*Saved data entries*
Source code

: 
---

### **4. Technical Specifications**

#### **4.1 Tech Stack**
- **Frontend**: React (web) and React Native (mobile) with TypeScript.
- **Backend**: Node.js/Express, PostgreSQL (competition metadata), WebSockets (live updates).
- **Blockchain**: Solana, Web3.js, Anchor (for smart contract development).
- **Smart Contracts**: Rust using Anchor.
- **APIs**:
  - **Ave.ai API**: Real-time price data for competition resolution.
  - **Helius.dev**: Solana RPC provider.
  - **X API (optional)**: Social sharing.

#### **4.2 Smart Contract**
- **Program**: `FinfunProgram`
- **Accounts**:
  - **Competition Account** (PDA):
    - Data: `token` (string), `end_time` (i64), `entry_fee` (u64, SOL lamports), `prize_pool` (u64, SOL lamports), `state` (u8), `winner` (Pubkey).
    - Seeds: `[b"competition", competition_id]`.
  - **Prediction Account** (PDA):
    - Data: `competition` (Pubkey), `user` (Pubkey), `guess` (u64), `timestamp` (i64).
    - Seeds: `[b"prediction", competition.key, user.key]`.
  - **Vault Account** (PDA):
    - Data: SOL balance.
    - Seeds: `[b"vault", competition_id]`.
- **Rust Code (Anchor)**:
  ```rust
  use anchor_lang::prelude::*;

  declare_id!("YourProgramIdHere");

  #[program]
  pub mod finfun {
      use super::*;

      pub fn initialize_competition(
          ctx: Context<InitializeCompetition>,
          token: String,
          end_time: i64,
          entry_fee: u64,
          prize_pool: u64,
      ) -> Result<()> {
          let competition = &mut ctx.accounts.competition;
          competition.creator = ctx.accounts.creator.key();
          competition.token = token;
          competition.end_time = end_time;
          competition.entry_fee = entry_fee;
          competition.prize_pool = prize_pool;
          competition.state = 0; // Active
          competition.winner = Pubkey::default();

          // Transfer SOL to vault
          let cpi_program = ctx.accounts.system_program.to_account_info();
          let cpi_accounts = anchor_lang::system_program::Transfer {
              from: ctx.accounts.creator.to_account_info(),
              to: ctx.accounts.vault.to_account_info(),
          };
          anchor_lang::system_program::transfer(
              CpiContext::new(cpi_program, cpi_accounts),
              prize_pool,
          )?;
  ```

*WHAT TO WORK ON*
Wherever "creator" occurs in the records above, copy the line it sits in.

*REPLY*
          competition.creator = ctx.accounts.creator.key();
              from: ctx.accounts.creator.to_account_info(),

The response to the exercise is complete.